Certo, esistono le cattive generalizzazioni. Le generalizzazioni affrettate, imprecise, non sufficientemente corroborate dall'osservazione. Ed esistono le generalizzazioni dogmatiche, quelle di chi ritiene che la generalizzazione porti a risultati definitivi, privi di eccezioni. In realtà la generalizzazione non porta
mai a risultati assolutamente certi. L'eccezione è sempre possibile. Fra gli antichi greci ci sono certamente stati degli imbecilli, ed è possibile che esistano forme non mortali di tumore allo stomaco. Logicamente è anche possibile che domani il sole non sorga o che esista un leone non carnivoro, se e quando se ne scoprirà uno lo si dovrà osservare e studiare, non certo negarne l'esistenza.
Ma il fatto che la generalizzazione non porti a risultati certi, non sia paragonabile alla logica o alla matematica, non ne sminuisce affatto l'importanza. Non la sminuisce soprattutto nel campo che qui ci interessa, quello politico-sociale e culturale. Di certo nella Germania nazista vivevano molti tedeschi non antisemiti, ma, aveva o non aveva un ebreo ottimi motivi per non sentirsi sicuro in quel paese? In un quartiere malfamato vivono certamente molte persone per bene, ma ha o non ha ragione una ragazzina ad essere timorosa se deve attraversare quel quartiere da sola, in piena notte? Non tutti i mussulmani sono terroristi, è vero, anzi, in gran maggioranza non lo sono; ma è del tutto immotivato il sospetto che fra di loro ci sono molti terroristi, molti, moltissimi di più di quanti ce ne possono essere fra i cattolici o fra i buddisti? Proviamo a non generalizzare e la Germania hitleriana cessa di essere malata di antisemitismo, scompaiono i quartieri pericolosi e l'integralismo islamico diventa una invenzione di Oriana Fallaci. Peccato però che i fatti abbiano la testa dura.

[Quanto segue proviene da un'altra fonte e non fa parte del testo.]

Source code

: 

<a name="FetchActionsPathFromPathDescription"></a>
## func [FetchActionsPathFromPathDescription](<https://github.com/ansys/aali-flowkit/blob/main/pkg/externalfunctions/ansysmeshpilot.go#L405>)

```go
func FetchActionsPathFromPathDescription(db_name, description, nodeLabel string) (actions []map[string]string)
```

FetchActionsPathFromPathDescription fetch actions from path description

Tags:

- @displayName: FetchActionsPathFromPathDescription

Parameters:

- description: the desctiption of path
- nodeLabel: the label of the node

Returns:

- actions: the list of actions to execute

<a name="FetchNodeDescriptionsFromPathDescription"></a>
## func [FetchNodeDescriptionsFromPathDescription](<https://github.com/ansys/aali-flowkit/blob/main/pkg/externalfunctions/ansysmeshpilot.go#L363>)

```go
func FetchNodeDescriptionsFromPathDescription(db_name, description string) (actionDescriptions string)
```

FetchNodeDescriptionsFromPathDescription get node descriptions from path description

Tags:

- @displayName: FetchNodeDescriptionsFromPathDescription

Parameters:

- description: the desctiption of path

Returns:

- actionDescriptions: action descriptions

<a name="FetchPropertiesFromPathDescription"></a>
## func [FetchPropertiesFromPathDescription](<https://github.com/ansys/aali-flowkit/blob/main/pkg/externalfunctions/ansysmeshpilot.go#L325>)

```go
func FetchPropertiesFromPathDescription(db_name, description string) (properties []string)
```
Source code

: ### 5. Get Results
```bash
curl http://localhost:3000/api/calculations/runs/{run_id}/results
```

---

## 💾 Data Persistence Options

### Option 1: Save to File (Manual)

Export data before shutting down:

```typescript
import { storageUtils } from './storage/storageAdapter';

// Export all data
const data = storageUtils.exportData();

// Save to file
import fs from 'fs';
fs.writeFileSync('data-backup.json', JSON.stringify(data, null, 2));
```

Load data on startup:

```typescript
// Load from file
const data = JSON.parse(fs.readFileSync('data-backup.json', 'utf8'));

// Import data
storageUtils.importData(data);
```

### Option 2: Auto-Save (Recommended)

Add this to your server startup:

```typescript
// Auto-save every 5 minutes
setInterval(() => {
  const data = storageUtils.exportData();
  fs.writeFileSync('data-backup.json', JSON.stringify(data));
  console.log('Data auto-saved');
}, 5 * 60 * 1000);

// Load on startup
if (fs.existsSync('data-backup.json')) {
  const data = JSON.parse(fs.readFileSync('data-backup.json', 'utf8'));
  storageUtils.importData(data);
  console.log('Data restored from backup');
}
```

La guerra che le anime belle hanno dichiarato a certe parole si basa sul nulla. E' solo l'ennesimo, tentativo di tappare la bocca a chi non accetta la dittatura buonista, il pensiero unico politicamente corretto. Tentativo che cerca ipocritamente di far leva sui buoni sentimenti, di travestirsi da individualismo tollerante, umanitarismo, simpatia per chi è diverso da noi. Ma nulla è meno buono che cercare di giustificare l'esaltazione della morte presente in certe culture, nulla è meno tollerante che tollerare gli intolleranti, nulla è meno rispettoso del diverso che non ritenerlo degno di quei diritti che per noi sono cosa normale.
Non bisogna farsi ingannare: i peggiori cattivi sono oggi coloro che a tutte le ore, in tutte le occasioni, con tutti i pretesti cercano di apparire “buoni”.